───── Material shown

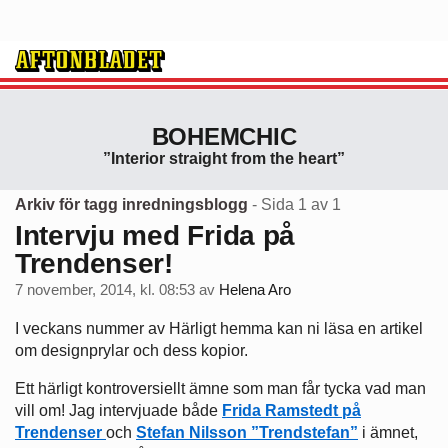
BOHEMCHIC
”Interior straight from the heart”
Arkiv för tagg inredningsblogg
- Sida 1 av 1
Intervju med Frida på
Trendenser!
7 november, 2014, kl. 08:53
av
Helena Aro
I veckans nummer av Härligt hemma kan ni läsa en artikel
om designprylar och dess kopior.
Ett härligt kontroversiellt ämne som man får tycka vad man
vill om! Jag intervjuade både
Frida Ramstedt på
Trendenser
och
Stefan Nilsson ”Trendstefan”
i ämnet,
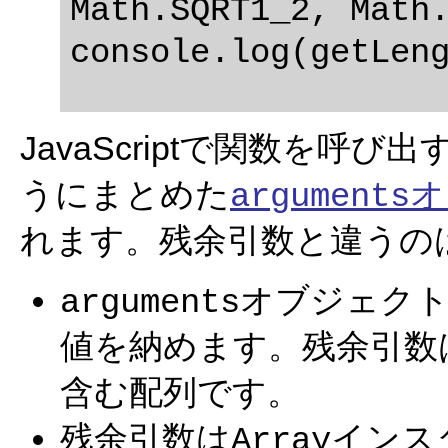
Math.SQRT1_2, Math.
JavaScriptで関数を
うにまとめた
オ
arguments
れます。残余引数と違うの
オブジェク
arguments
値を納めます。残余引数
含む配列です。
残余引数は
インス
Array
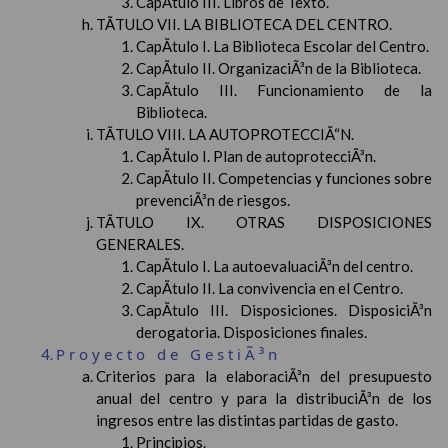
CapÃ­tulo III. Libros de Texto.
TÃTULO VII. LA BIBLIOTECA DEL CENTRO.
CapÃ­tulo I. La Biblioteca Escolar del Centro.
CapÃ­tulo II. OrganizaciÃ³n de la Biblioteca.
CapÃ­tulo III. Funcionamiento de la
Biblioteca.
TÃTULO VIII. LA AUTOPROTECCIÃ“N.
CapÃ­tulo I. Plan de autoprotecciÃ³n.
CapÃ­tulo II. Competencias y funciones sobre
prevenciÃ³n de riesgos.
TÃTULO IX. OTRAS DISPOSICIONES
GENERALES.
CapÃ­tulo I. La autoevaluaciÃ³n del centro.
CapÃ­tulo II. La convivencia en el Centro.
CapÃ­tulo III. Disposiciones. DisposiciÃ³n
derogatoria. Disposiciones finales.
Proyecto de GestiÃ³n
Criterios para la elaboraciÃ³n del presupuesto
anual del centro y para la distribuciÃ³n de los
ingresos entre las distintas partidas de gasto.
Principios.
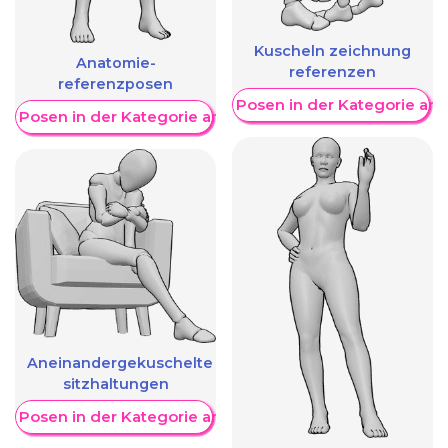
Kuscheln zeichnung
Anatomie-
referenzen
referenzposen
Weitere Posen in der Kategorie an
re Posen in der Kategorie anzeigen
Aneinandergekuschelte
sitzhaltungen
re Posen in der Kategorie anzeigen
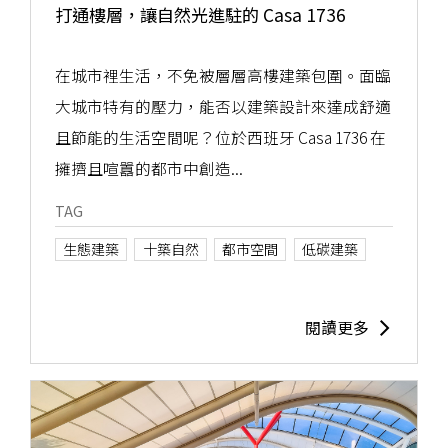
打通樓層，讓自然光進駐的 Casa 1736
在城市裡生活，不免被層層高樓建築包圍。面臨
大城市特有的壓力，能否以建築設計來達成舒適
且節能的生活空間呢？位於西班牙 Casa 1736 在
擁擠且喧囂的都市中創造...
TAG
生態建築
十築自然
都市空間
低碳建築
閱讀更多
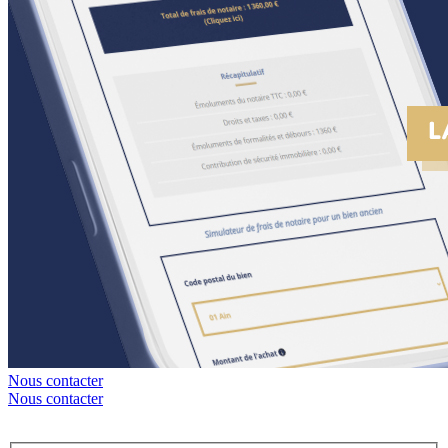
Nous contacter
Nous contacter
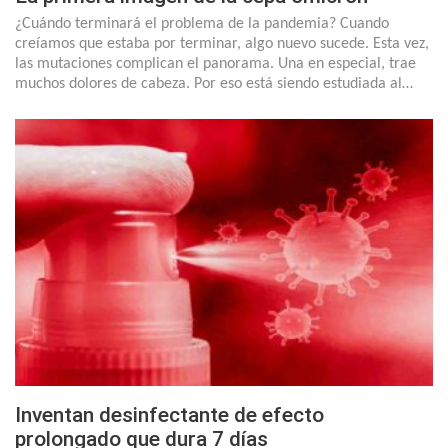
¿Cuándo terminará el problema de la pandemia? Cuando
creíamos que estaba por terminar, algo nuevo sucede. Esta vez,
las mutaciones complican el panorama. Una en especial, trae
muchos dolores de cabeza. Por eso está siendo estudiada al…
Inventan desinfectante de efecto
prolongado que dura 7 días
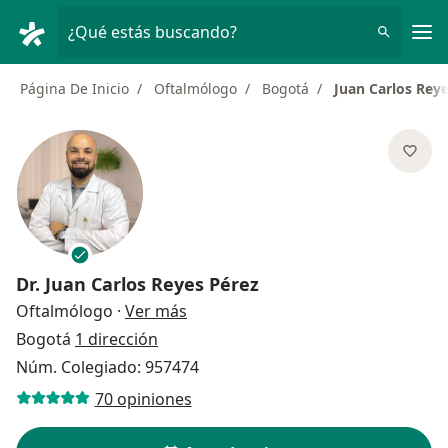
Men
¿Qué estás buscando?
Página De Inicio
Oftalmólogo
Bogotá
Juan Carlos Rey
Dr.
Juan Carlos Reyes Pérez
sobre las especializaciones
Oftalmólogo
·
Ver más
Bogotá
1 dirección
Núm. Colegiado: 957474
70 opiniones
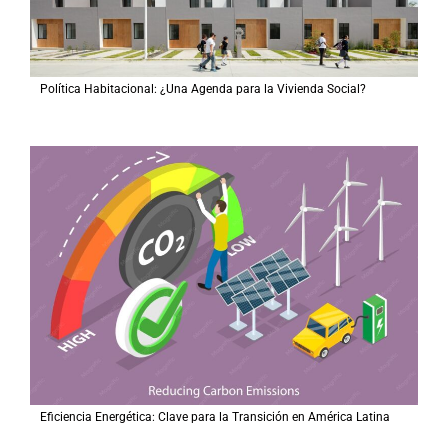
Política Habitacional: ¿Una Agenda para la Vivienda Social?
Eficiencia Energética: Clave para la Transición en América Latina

──────────
───── Material shown

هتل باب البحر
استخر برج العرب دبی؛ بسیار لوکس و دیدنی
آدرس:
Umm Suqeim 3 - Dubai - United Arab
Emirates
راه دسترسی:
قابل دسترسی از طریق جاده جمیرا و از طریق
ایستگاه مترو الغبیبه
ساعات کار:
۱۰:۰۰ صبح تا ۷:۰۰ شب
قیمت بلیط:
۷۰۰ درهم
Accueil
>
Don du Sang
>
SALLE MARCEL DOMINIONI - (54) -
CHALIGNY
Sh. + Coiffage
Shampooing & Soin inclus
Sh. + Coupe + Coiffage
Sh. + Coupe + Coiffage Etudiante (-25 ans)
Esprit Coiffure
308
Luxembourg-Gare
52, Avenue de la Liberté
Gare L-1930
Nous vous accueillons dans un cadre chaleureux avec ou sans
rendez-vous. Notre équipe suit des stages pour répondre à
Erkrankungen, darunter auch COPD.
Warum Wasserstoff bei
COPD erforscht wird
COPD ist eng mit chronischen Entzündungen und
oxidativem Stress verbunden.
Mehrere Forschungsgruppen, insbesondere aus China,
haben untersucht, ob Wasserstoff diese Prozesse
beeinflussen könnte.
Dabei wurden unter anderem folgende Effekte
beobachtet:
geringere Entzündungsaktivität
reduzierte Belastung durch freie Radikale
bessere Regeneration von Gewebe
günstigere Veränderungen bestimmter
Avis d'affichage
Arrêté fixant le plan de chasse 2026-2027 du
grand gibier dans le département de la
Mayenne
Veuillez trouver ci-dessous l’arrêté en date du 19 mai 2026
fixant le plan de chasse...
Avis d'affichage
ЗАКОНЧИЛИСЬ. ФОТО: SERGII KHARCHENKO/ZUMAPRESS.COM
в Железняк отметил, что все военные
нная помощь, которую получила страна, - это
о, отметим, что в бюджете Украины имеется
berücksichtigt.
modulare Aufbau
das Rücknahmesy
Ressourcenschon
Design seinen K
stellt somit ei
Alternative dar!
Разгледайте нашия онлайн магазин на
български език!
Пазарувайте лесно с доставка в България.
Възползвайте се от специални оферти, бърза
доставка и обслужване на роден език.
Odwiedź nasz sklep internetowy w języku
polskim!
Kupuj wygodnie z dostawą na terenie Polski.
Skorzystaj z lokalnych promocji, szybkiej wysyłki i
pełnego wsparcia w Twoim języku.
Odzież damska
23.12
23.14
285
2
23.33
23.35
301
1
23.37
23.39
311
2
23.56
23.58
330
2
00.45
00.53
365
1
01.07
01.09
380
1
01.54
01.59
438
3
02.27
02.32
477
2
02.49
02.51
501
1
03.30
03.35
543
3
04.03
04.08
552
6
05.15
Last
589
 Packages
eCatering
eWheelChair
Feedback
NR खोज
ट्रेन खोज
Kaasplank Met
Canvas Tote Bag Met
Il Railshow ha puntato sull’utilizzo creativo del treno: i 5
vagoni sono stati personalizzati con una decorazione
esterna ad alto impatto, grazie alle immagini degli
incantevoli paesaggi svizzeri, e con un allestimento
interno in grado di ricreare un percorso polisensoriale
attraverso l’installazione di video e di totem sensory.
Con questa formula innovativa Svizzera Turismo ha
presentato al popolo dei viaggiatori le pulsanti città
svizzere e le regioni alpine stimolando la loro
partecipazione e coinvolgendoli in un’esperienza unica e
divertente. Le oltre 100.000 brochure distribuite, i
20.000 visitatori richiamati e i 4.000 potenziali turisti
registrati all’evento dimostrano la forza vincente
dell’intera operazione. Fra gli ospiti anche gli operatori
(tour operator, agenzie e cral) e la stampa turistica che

──────────

**Task to complete:** With the pictures left out, write out exactly the lines above from the one containing "Frida Ramstedt på" through the one containing "creíamos que estaba".

**Exercise answer:**
Frida Ramstedt på
Trendenser
och
Stefan Nilsson ”Trendstefan”
i ämnet,
Math.SQRT1_2, Math.
JavaScriptで関数を
うにまとめた
オ
arguments
れます。残余引数と違うの
オブジェク
arguments
値を納めます。残余引数
含む配列です。
残余引数は
インス
Array
CapÃ­tulo III. Libros de Texto.
TÃTULO VII. LA BIBLIOTECA DEL CENTRO.
CapÃ­tulo I. La Biblioteca Escolar del Centro.
CapÃ­tulo II. OrganizaciÃ³n de la Biblioteca.
CapÃ­tulo III. Funcionamiento de la
Biblioteca.
TÃTULO VIII. LA AUTOPROTECCIÃ“N.
CapÃ­tulo I. Plan de autoprotecciÃ³n.
CapÃ­tulo II. Competencias y funciones sobre
prevenciÃ³n de riesgos.
TÃTULO IX. OTRAS DISPOSICIONES
GENERALES.
CapÃ­tulo I. La autoevaluaciÃ³n del centro.
CapÃ­tulo II. La convivencia en el Centro.
CapÃ­tulo III. Disposiciones. DisposiciÃ³n
derogatoria. Disposiciones finales.
Proyecto de GestiÃ³n
Criterios para la elaboraciÃ³n del presupuesto
anual del centro y para la distribuciÃ³n de los
ingresos entre las distintas partidas de gasto.
Principios.
Kuscheln zeichnung
Anatomie-
referenzen
referenzposen
Weitere Posen in der Kategorie an
re Posen in der Kategorie anzeigen
Aneinandergekuschelte
sitzhaltungen
re Posen in der Kategorie anzeigen
打通樓層，讓自然光進駐的 Casa 1736
在城市裡生活，不免被層層高樓建築包圍。面臨
大城市特有的壓力，能否以建築設計來達成舒適
且節能的生活空間呢？位於西班牙 Casa 1736 在
擁擠且喧囂的都市中創造...
TAG
生態建築
十築自然
都市空間
低碳建築
閱讀更多
Nous contacter
Nous contacter
¿Cuándo terminará el problema de la pandemia? Cuando
creíamos que estaba por terminar, algo nuevo sucede. Esta vez,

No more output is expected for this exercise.